La «casa» che aiuta i giovani a guarire

A Gardolo sette ragazzi under 30 seguono un percorso di riabilitazione. Accompagnati da psichiatri e nutrizionisti


di Matteo Ciangherotti


TRENTO. Sette ragazzi tra i 14 e i 30 anni che ogni giorno condividono il medesimo destino. Sotto lo stesso tetto. Quello di via Palazzine a Gardolo dove sorge dal 2001 la Comunità terapeutica per la cura dei disturbi del comportamento alimentare. Anoressia e bulimia nervosa (i più tristemente “famosi”), disturbo da alimentazione incontrollata, obesità, picacismo. Sette ragazzi e ragazze (i posti in comunità sono dieci in totale) che vivono insieme “incontrandosi” e “scontrandosi” lungo un percorso terapeutico difficile e doloroso. «La nostra comunità accoglie principalmente persone giovani e si occupa del loro percorso di recupero e riabilitazione – racconta il direttore Valerio Costa -; i disturbi del comportamento alimentare rappresentano una paralisi, un blocco, una sospensione del proprio tempo evolutivo. Noi cerchiamo di rimettere in movimento i nostri pazienti».

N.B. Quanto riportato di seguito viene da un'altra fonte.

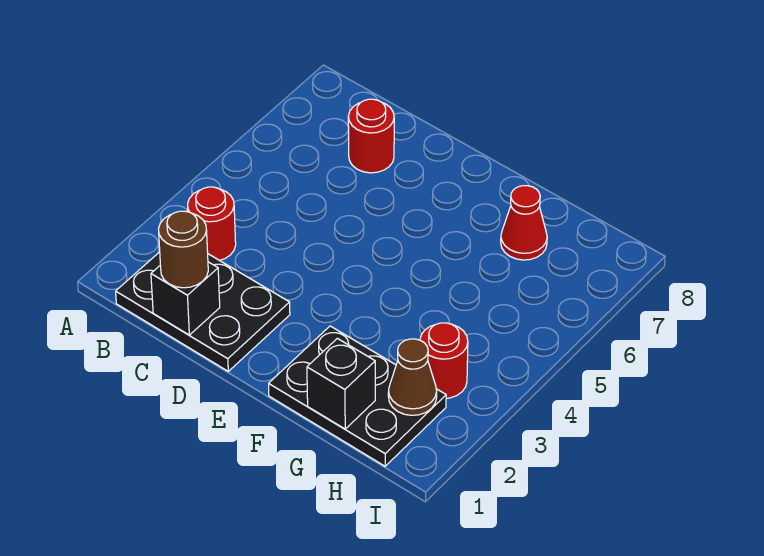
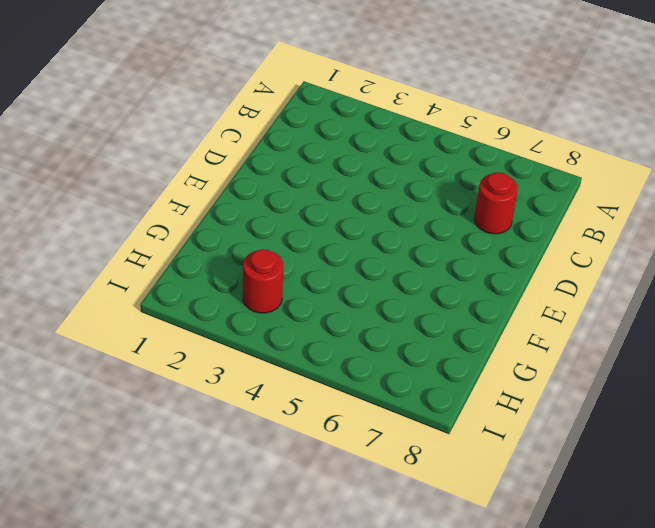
none -> black plate B1:D2 level 1
none -> red round brick B3 level 1

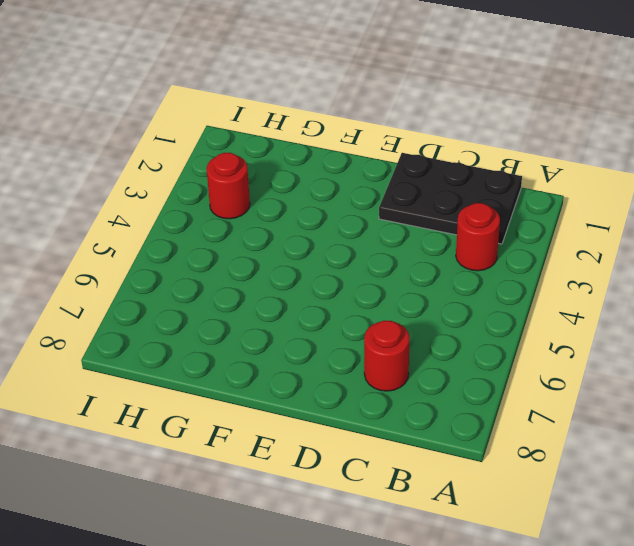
none -> black plate F1:H2 level 1
none -> red cone G7 level 1

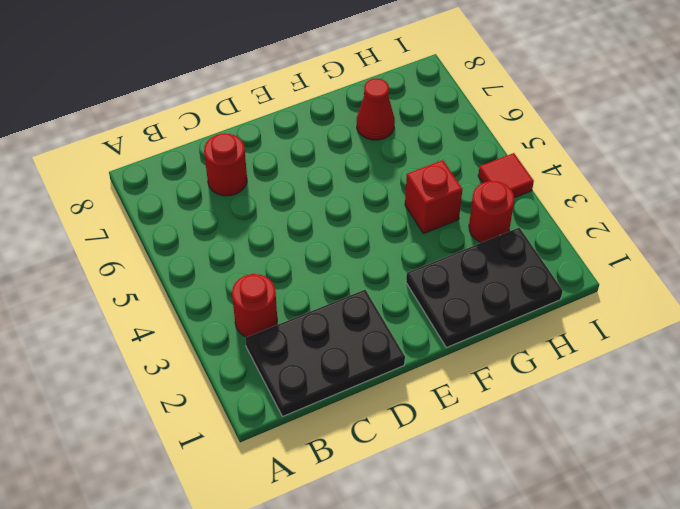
red brick G4 level 1 -> none
red tile I4 level 1 -> none
none -> black brick C1 level 2
none -> black brick G1 level 2

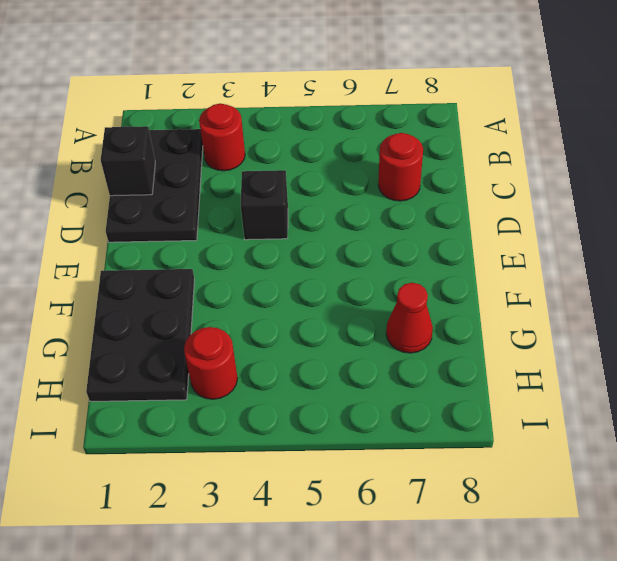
black brick D4 level 1 -> black brick G1 level 2
none -> brown cone H2 level 2
none -> brown round brick C1 level 3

La struttura si trova a Gardolo, immersa nel verde della Valle dell’Adige. All’esterno vi sono anche un campo da gioco e una serra. Dentro, oltre alle camere, un laboratorio di arte-terapia, una sala cinema e una piccola biblioteca. I ragazzi vengono seguiti da una equipe di specialisti composta da uno psichiatra, uno psicoterapeuta, un medico nutrizionista, una dietista, una cuoca, due docenti. La comunità è convenzionata con l’Azienda sanitaria ed è stata realizzata dal Cad di Trento, il Centro accoglienza prevenzione e trattamento delle dipendenze patologiche. Dal 2008 si è dotata di personale specialistico tale da permettere una propria e diretta autonoma gestione e un più efficiente perseguimento degli obiettivi prefissati.

«Lavoriamo anche molto con le famiglie – spiega Costa – in modo da comprendere anche la storia e l’origine del disturbo. Questi problemi di dipendenza patologica non sono certo determinati dalla nascita ma nascono nel contesto familiare e sociale, vi sono stimoli che inducono la persona a rifugiarsi in un sintomo come il disturbo alimentare. Per venirne fuori occorre farsi carico del dolore; nei casi di anoressia spesso la famiglia incentra il rapporto col proprio figlio quasi esclusivamente sul cibo e sul peso, ma così si perde l’insieme delle comunicazioni, si tende ad assolutizzare un solo aspetto commettendo un errore nel rapporto».

Un problema cronicizzato quello dei disturbi alimentari e per questo così difficile da risolvere: «Tanto più si resta dentro il sintomo tanto più si fatica a uscirne; il sintomo si trasforma in una seconda pelle, è un loro potere». Una seconda pelle da “salvare” nel rapporto quotidiano con la realtà. Ecco che così, quando le condizioni di salute e il peso corporeo lo permettono, i ragazzi vanno a scuola prima di rientrare il pomeriggio in comunità. «Spesso scolasticamente conseguono ottimi risultati – continua Costa -, sul versante cognitivo infatti hanno un’eccellenza, è sul versante emotivo che si scaricano tutte le difficoltà».

I ragazzi in comunità svolgono sedute di psicoterapia individuale e di gruppo, ma anche laboratori artistici, uno in particolare focalizzato sull’immagine corporea. Si curano nel dettaglio gli aspetti riguardanti il rapporto col cibo e durante la giornata, prima della cena, vengono preparati diversi spuntini. La cuoca della comunità partecipa a ogni riunione dello staff, in modo da modulare ogni esigenza personale sulle preparazioni alimentari. Nulla è lasciato al caso. Anche i familiari periodicamente incontrano una psicoterapeuta esperta in dinamiche genitoriali e ogni mese viene organizzato un incontro collettivo. «Siamo cambiati più noi che nostra figlia» si sente spesso ripetere Valerio ogni volta che riesce, per fortuna, a dimettere un ragazzo giunto alla fine del proprio cammino terapeutico.